Please return all lines in the listing holding the word "point".
DATA SUPPLIED START
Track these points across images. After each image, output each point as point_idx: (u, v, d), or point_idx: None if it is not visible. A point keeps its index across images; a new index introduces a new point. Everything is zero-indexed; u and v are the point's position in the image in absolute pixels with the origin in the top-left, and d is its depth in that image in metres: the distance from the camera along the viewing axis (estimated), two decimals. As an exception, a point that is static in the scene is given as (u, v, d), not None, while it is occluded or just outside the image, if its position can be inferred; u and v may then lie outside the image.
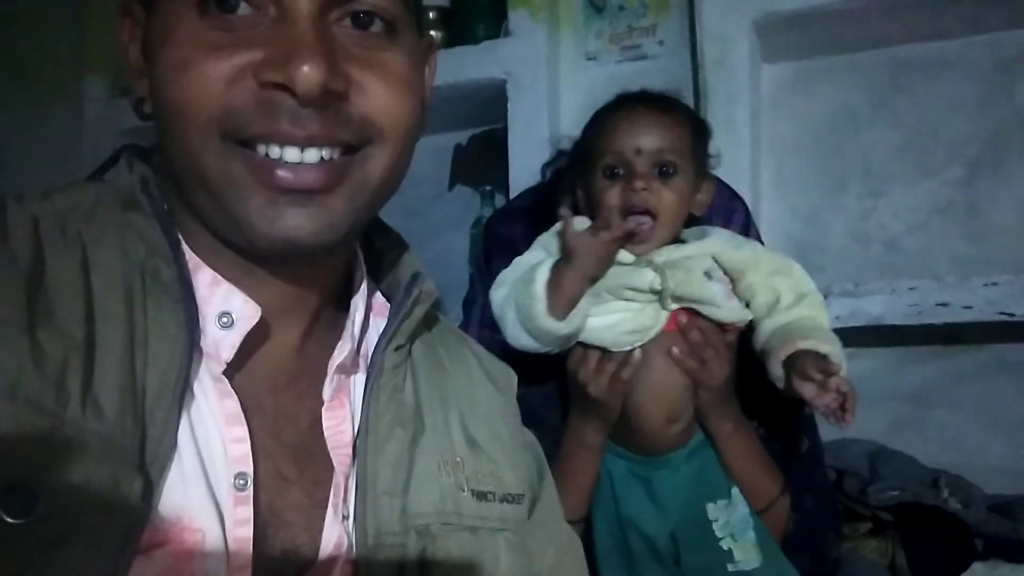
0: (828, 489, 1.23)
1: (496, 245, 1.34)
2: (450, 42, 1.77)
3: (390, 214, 0.78)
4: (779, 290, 1.06)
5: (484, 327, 1.29)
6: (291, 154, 0.57)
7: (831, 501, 1.21)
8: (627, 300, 1.04)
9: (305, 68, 0.54)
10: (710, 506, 1.06)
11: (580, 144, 1.13)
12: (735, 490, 1.07)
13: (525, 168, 1.62)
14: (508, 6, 1.70)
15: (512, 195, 1.59)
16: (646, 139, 1.04)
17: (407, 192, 2.00)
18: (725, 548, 1.04)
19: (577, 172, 1.12)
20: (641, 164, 1.03)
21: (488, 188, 1.83)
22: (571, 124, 1.69)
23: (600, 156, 1.06)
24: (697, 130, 1.10)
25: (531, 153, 1.64)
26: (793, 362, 0.99)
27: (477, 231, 1.73)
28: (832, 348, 1.00)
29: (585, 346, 1.07)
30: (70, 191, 0.63)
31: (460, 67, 1.69)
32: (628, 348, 1.05)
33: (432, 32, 1.75)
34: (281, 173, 0.57)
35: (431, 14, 1.77)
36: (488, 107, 1.75)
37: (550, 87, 1.69)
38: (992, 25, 1.55)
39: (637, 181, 1.03)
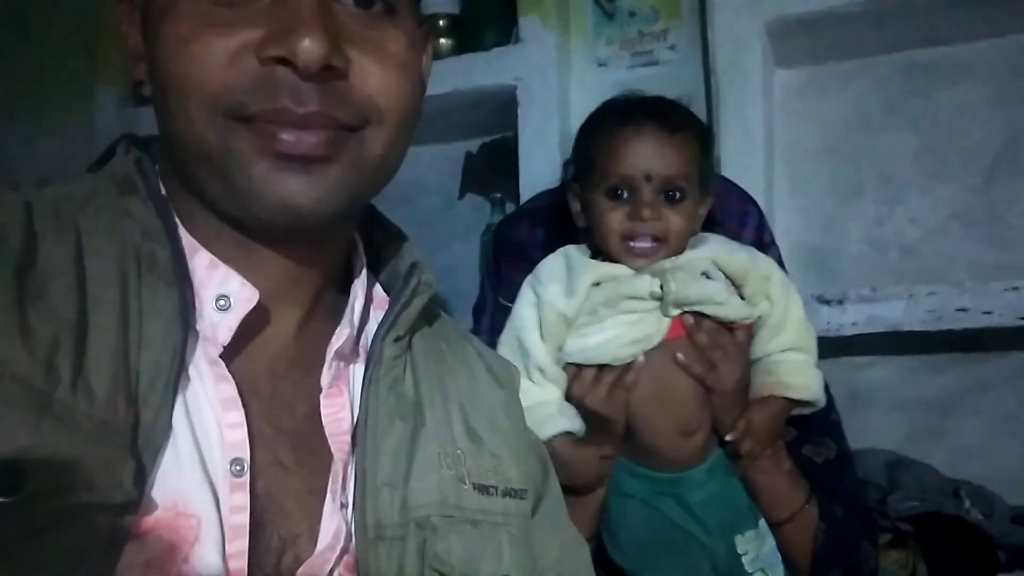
0: (859, 497, 1.18)
1: (506, 249, 1.32)
2: (460, 49, 1.75)
3: (400, 223, 0.77)
4: (771, 300, 1.04)
5: (495, 333, 1.28)
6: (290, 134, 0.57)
7: (863, 509, 1.15)
8: (625, 312, 1.00)
9: (306, 42, 0.54)
10: (739, 538, 1.01)
11: (580, 153, 1.06)
12: (763, 521, 1.03)
13: (535, 175, 1.60)
14: (518, 13, 1.69)
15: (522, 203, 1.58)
16: (656, 164, 0.97)
17: (417, 201, 1.99)
18: None
19: (576, 179, 1.06)
20: (649, 191, 0.97)
21: (498, 196, 1.81)
22: (582, 131, 1.68)
23: (604, 176, 0.99)
24: (705, 146, 1.04)
25: (541, 160, 1.63)
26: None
27: (487, 239, 1.72)
28: (806, 383, 1.02)
29: (580, 366, 1.01)
30: (66, 181, 0.63)
31: (470, 74, 1.68)
32: (629, 359, 0.99)
33: (442, 40, 1.75)
34: (284, 136, 0.56)
35: (441, 22, 1.76)
36: (498, 114, 1.74)
37: (561, 93, 1.67)
38: (1008, 28, 1.53)
39: (645, 210, 0.97)
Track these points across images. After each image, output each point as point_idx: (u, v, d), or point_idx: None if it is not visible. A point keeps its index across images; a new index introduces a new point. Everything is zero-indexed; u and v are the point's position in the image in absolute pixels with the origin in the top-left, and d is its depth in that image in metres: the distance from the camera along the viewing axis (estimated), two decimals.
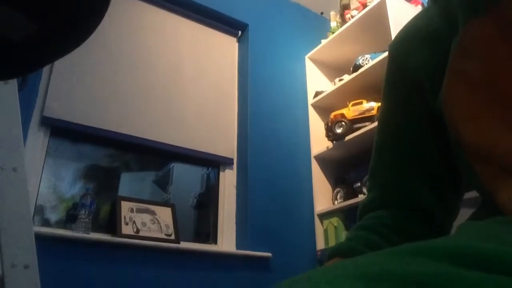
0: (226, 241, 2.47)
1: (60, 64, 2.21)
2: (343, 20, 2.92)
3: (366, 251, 0.61)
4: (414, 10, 2.53)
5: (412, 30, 0.68)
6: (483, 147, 0.50)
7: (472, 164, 0.52)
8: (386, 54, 2.39)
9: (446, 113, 0.55)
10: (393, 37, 2.58)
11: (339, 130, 2.58)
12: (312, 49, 3.08)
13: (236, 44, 3.06)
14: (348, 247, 0.64)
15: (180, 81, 2.63)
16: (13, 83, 1.04)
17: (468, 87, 0.52)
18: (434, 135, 0.64)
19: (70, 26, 0.69)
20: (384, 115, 0.72)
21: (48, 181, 2.17)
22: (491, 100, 0.50)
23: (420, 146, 0.66)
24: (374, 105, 2.52)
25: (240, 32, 3.07)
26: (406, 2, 2.59)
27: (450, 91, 0.54)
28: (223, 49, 2.96)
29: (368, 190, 0.72)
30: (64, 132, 2.23)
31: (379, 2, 2.52)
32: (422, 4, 2.62)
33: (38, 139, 2.10)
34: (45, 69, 2.21)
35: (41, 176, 2.08)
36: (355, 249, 0.62)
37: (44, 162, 2.11)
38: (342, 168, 2.83)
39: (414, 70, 0.64)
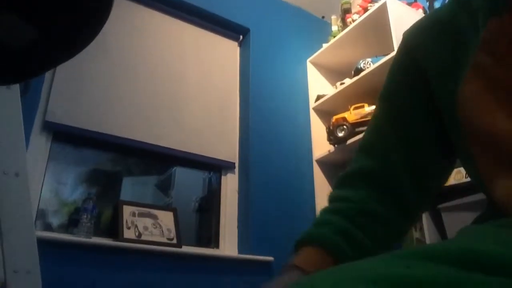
DATA SUPPLIED END
### TASK ANSWER
Track these points across images. After each image, output each point as point_idx: (u, v, d), or point_idx: None if it is not visible. A point keeps its index across images; a new index introduces a new point. Everything is zero-indexed; u and v are the point's position in the image in absolute pixels with the origin in the top-left, and d is its depth in that image in metres: the distance from the camera along the viewing axis (estimated), two decimals. As an exception, a point that is static in the scene is given as (u, v, d), not None, while it is occluded or just outside the image, if its position can be inferred; u and v may then lie outside the image.
Track these points across images. After each image, output each point as point_idx: (u, v, d), or point_idx: None if it is not visible. A point keeps its index across images; a new index introduces a new point. Everything is zero-indexed; u and v are the point's position in the image in absolute pixels with the origin in the top-left, and d is its depth in that image in metres: the distance from the camera along the viewing axis (estimated), two decimals.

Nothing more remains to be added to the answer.